Regarding the strange character you are witnessing are related to an error in the calculations ported from OSSMETER. Essentially, the current code does not prevent the calculation from dividing by 0. Since the code converts from a float to a String the character (which refers to NaN) is returned. We will correct the instances of this happening in factoids relating to our WP.

We don't have much info about the time period that has been considered for compute the facts. It's based on the whole available data I suppose.

You are correct. Currently, Scava requires the user to specify the date range for analysis for a project, either through a fixed date analysis (were a user specifies a start and end date for analysis) or via a daily analysis (were the user only specifies a start date).

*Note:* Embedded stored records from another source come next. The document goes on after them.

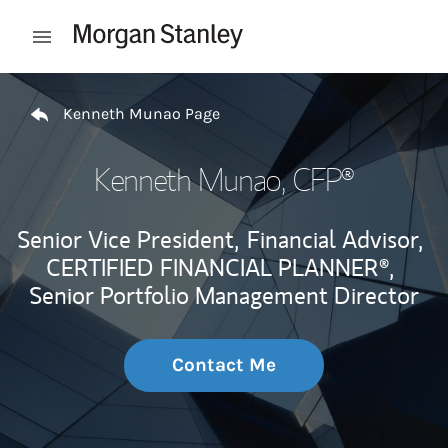
Skip to content
Open mobile menu
Return to Nav
Kenneth Munao Page
Kenneth Munao
, CFP®
Senior Vice President,
Financial Advisor,
CERTIFIED FINANCIAL PLANNER®,
Senior Portfolio Management Director
Contact Me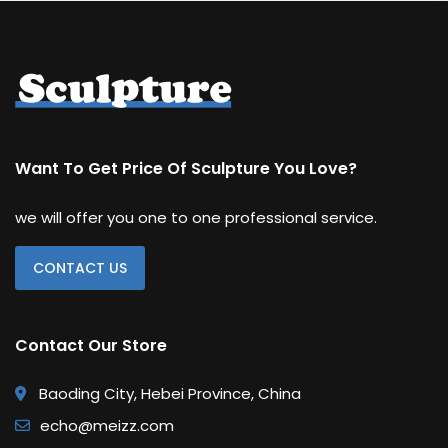
Want To Get Price Of Sculpture You Love?
we will offer you one to one professional service.
CONTACT US
Contact Our Store
Baoding City, Hebei Province, China
echo@meizz.com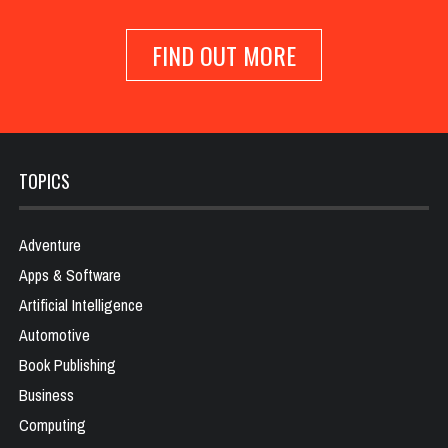
FIND OUT MORE
TOPICS
Adventure
Apps & Software
Artificial Intelligence
Automotive
Book Publishing
Business
Computing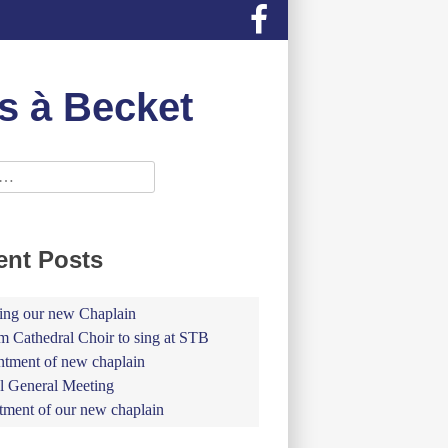
s à Becket
ent Posts
ing our new Chaplain
 Cathedral Choir to sing at STB
tment of new chaplain
 General Meeting
tment of our new chaplain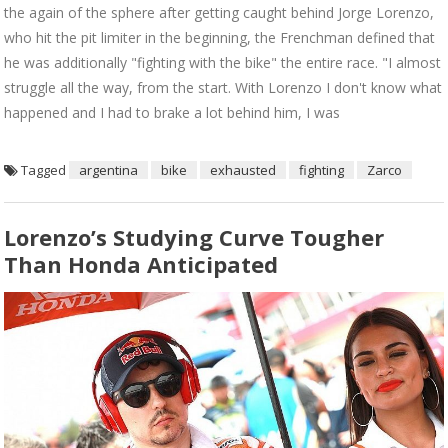
the again of the sphere after getting caught behind Jorge Lorenzo,
who hit the pit limiter in the beginning, the Frenchman defined that
he was additionally "fighting with the bike" the entire race. "I almost
struggle all the way, from the start. With Lorenzo I don't know what
happened and I had to brake a lot behind him, I was
Tagged
argentina
bike
exhausted
fighting
Zarco
Lorenzo’s Studying Curve Tougher
Than Honda Anticipated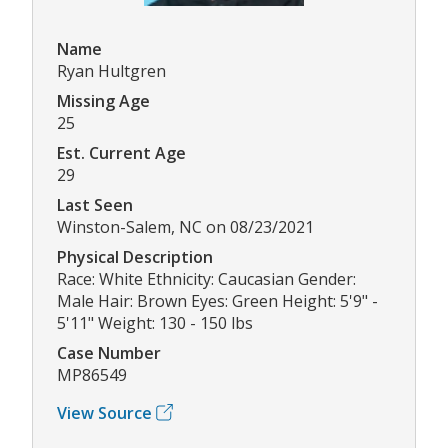
Name
Ryan Hultgren
Missing Age
25
Est. Current Age
29
Last Seen
Winston-Salem, NC on 08/23/2021
Physical Description
Race: White Ethnicity: Caucasian Gender:
Male Hair: Brown Eyes: Green Height: 5'9" -
5'11" Weight: 130 - 150 lbs
Case Number
MP86549
View Source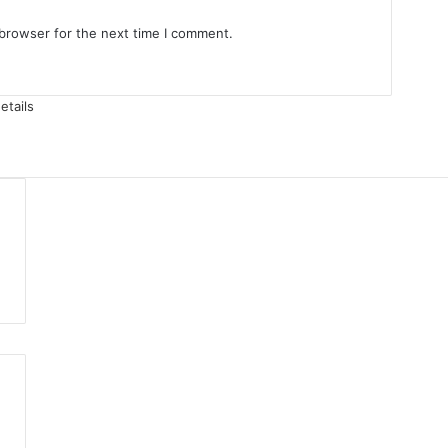
 browser for the next time I comment.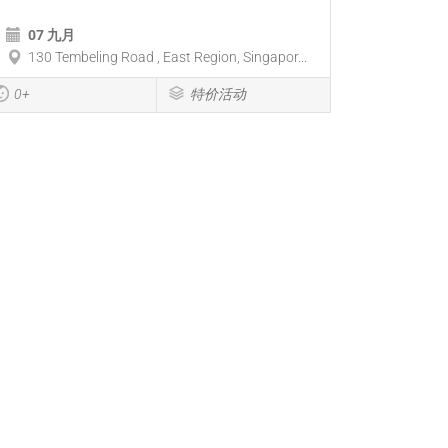
07 九月
130 Tembeling Road , East Region, Singapor...
0+
特价活动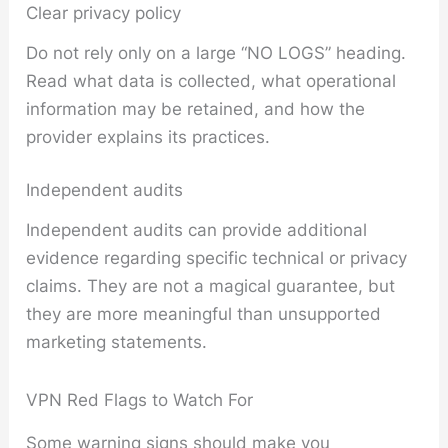
Clear privacy policy
Do not rely only on a large “NO LOGS” heading.
Read what data is collected, what operational
information may be retained, and how the
provider explains its practices.
Independent audits
Independent audits can provide additional
evidence regarding specific technical or privacy
claims. They are not a magical guarantee, but
they are more meaningful than unsupported
marketing statements.
VPN Red Flags to Watch For
Some warning signs should make you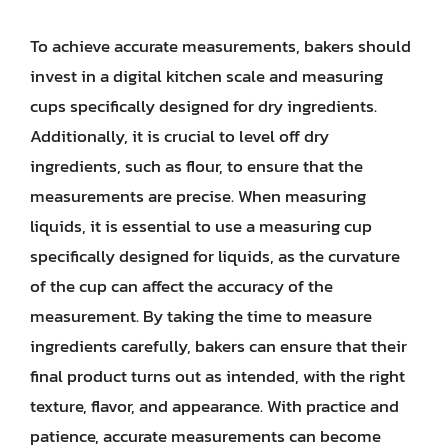
To achieve accurate measurements, bakers should
invest in a digital kitchen scale and measuring
cups specifically designed for dry ingredients.
Additionally, it is crucial to level off dry
ingredients, such as flour, to ensure that the
measurements are precise. When measuring
liquids, it is essential to use a measuring cup
specifically designed for liquids, as the curvature
of the cup can affect the accuracy of the
measurement. By taking the time to measure
ingredients carefully, bakers can ensure that their
final product turns out as intended, with the right
texture, flavor, and appearance. With practice and
patience, accurate measurements can become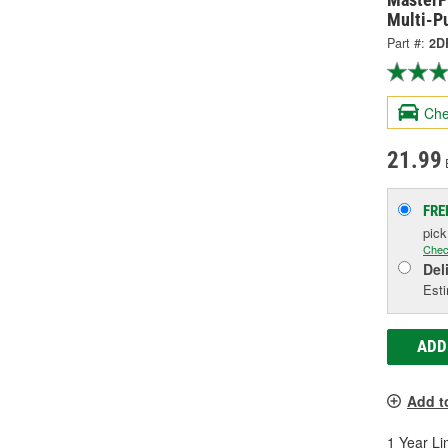
Multi-P
Part #:
2D
Che
21.99
FRE
pic
Chec
Del
Esti
ADD
Add t
1 Year Li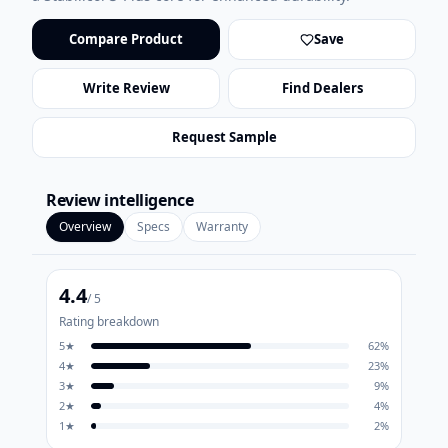
Compare Product
Save
Write Review
Find Dealers
Request Sample
Review intelligence
Overview
Specs
Warranty
4.4
/ 5
Rating breakdown
5
★
62
%
4
★
23
%
3
★
9
%
2
★
4
%
1
★
2
%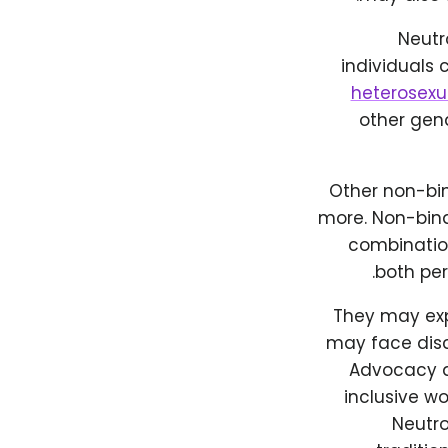
Neutro
individuals 
heterosexu
other gend
Other non-bin
more. Non-bina
combination
both per
They may expe
may face disc
Advocacy a
inclusive wo
Neutro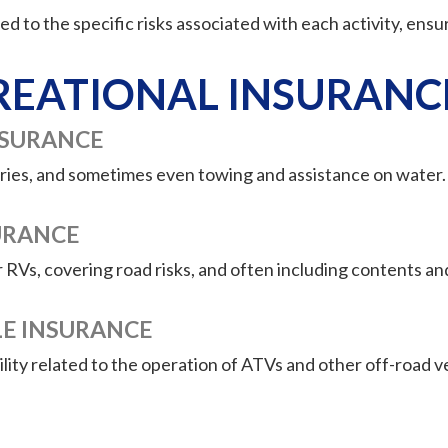
d to the specific risks associated with each activity, ensur
REATIONAL INSURANC
NSURANCE
njuries, and sometimes even towing and assistance on water
URANCE
r RVs, covering road risks, and often including contents and
LE INSURANCE
ity related to the operation of ATVs and other off-road ve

I know the information to calculate, let's say the number of days of analysis, can be calculated from information within the database. However, I am unsure to whom is responsible for making this visible to an end user. I agree with you that this information is vital when interpreting the factoids.

There are factoids with null value.

Looking at the information you provided to us, the factoids that are returning null I believe that are related to CWI's WP. @tdegueul should be able to help clear this up.

davidediruscio commented 4 years ago

We need to do a check pass on factoids accuracy and the question raised in this issue. Who can help ?

davidediruscio commented 4 years ago

@mhow2, I'll discuss this with @nnamokon tomorrow

davidediruscio commented 4 years ago

Hello @mhow2,

First of all, it seems that at a the day you raised the bug, I didn't understand correctly that there was an issue with the weekly factoid. Now, I have checked and yes, there was an issue with but with the transient metric that was charged of calculating the percentage of comments per day. In this case, the error is that it was setting a percentage of 14.29 when the days did not have any comments. This issue was happening with its similar version but of newsgroups. I have pushed the changes in https://github.com/crossminer/scava/commit/3a95498638d7164a9ecb99334c4bbf7d90672b58. However, it might be too late for projects that have been already analyzed.

Concerning with the documentation of factoids. This will be done by @nnamokon, he will explain which are the reasons or the the ranges to give specific stars to the projects.

With respect to the factoids that are null, those seem to be related to Rascal, thus @tdegueul should be able to fix the missing factoid field.